Gordon Brown said the non-binding agreement achieved after rounds of talks in the Danish capital were "at best flawed, at worst chaotic."

"We will not allow a few countries to hold us back," he told an environmental meeting in London via a videolink from Scotland. He did not name those countries. "What happened at Copenhagen was a flawed decision-making process.

"We have just got to find a way of moving this process forward."

Writing in Monday's Guardian newspaper, British Climate Change and Energy Secretary Ed Miliband blamed China for blocking emissions targets.

He also implicated Sudan, Venezuela, Bolivia, Nicaragua and Cuba in the failure to strike a deal, aides told the paper.

China said it would treat talks on a binding global climate change pact in 2010 as a struggle over the "right to develop," a Chinese official said, signaling more tough deal-making will follow the Copenhagen summit.

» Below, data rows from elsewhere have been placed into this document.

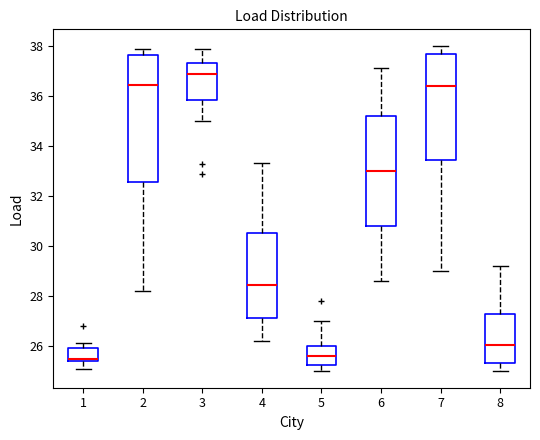

Which box is the tallest, from its lower edge to its upper edge?

2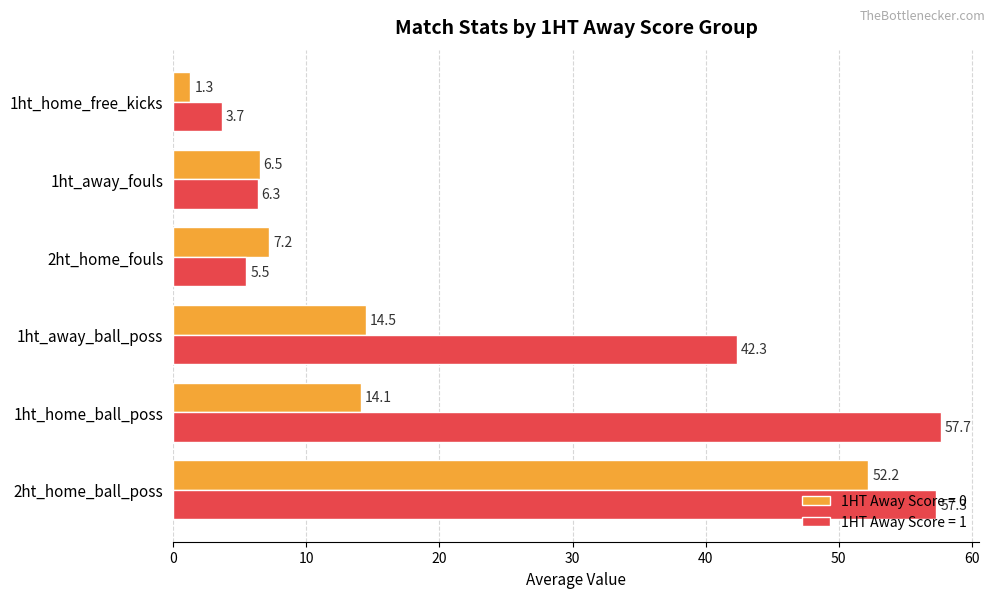

At which label is 1HT Away Score = 0 closest to 26?

1ht_away_ball_poss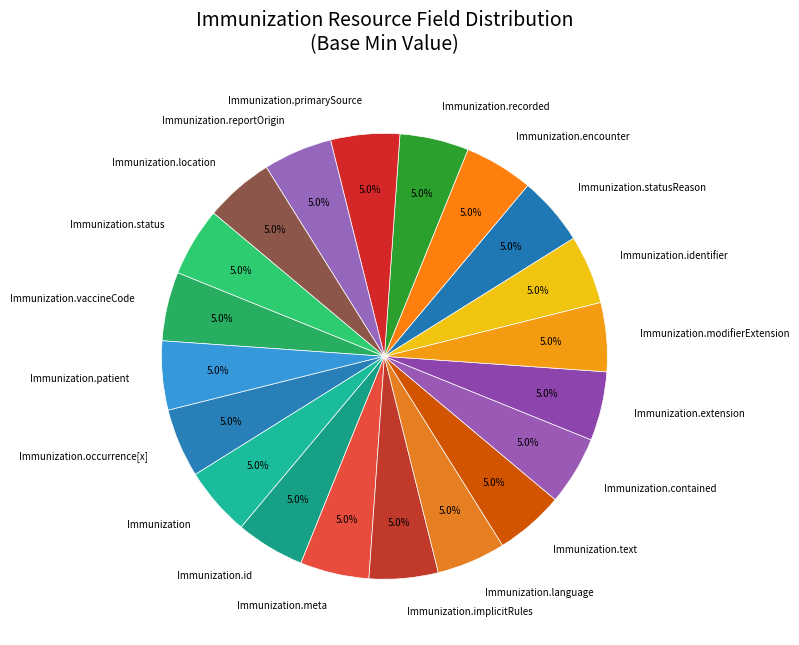

Approximately how many times larger is the value at Immunization.primarySource compared to Immunization.id?

1.0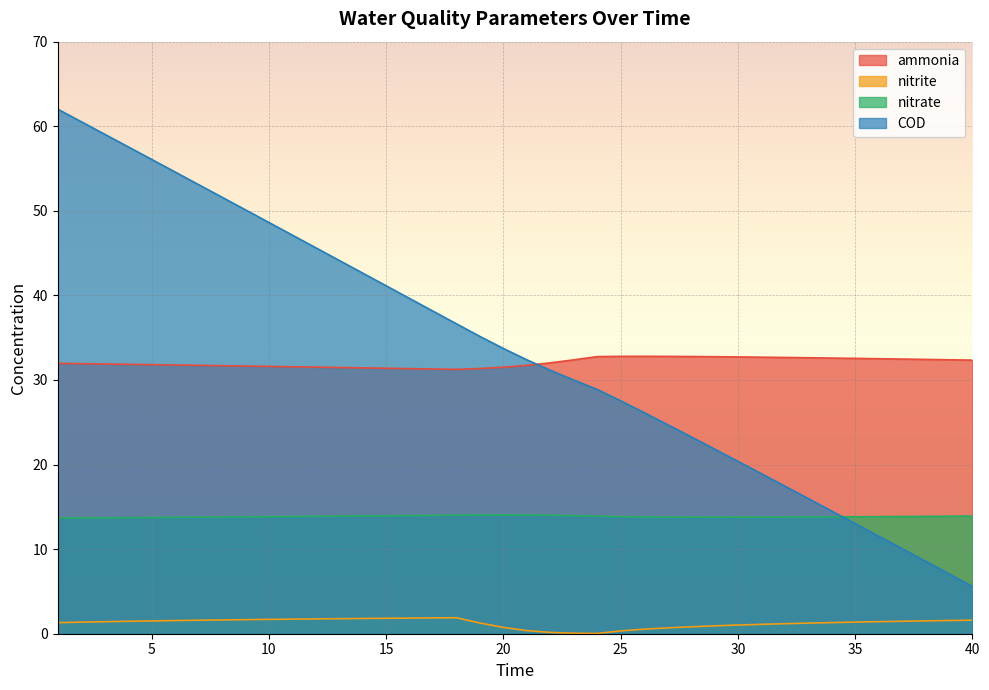

What is the minimum value for nitrate?

13.7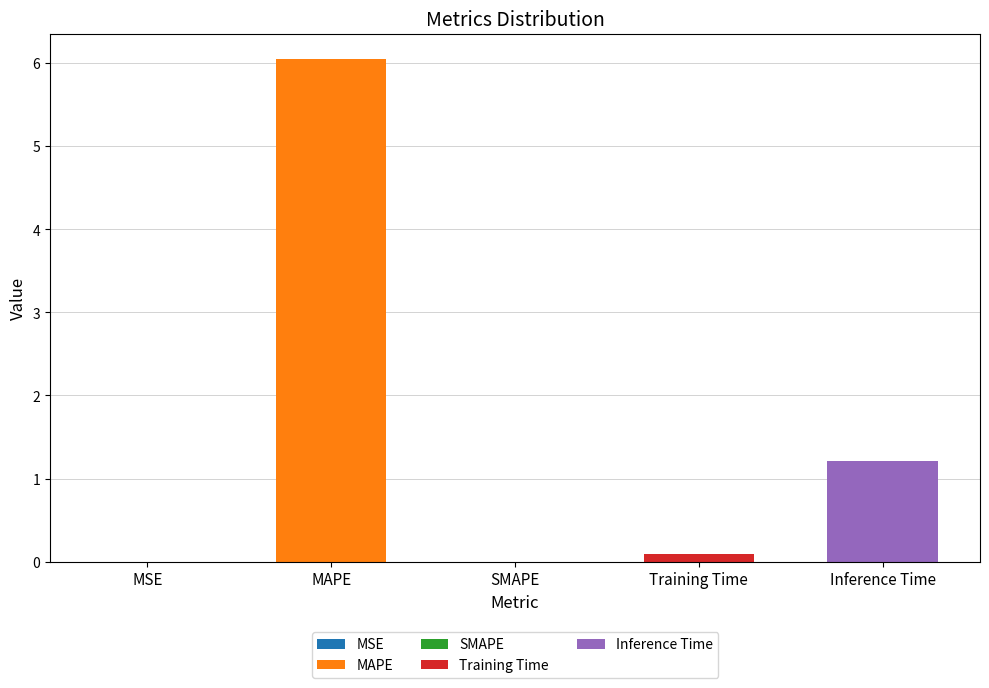

What is the difference between the values at SMAPE and Training Time?

0.1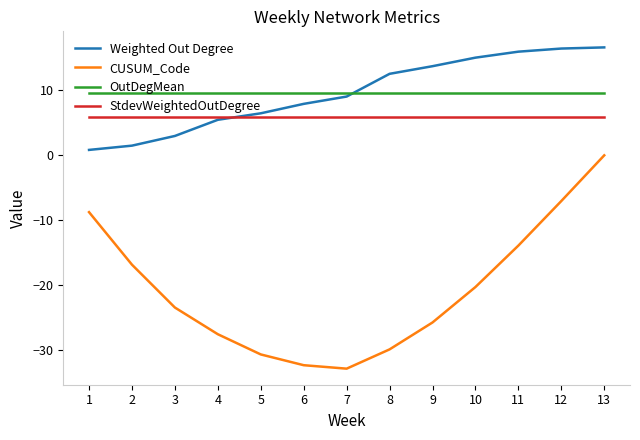

Which series has the largest range (max minus min)?

CUSUM_Code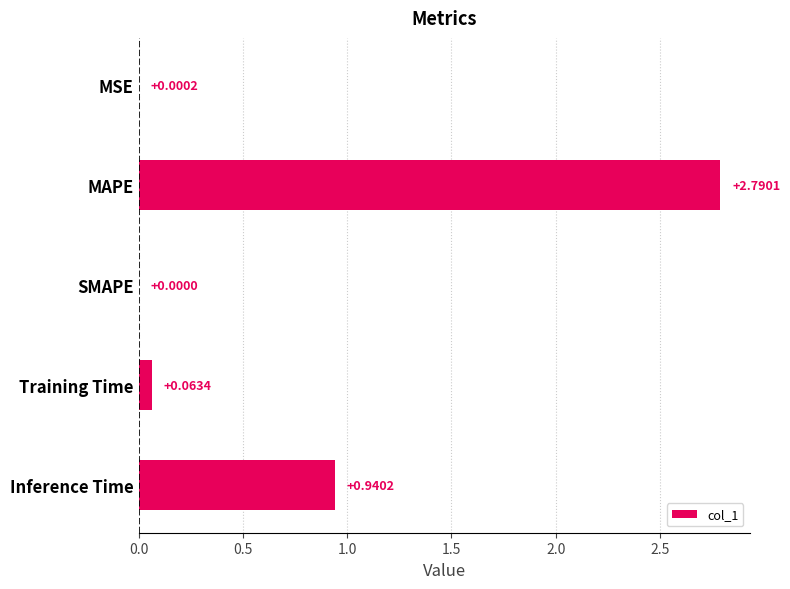

Are the bars horizontal?

Yes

China, the world's biggest emitter of greenhouse gases from human activities and its biggest developing economy, was at the heart of the talks, and bared some its growing assertiveness in grinding late-night sessions.

Miliband later said "four or five countries out of 192" had stood in the way of a deal in Copenhagen.

"My biggest frustration was that we were not arguing about points of substance, we were arguing about procedures," Miliband told the meeting in London.

The summit in Copenhagen ended with a bare-minimum agreement on Saturday when delegates "noted" an accord struck by the United States, China and other emerging powers that fell far short of original goals.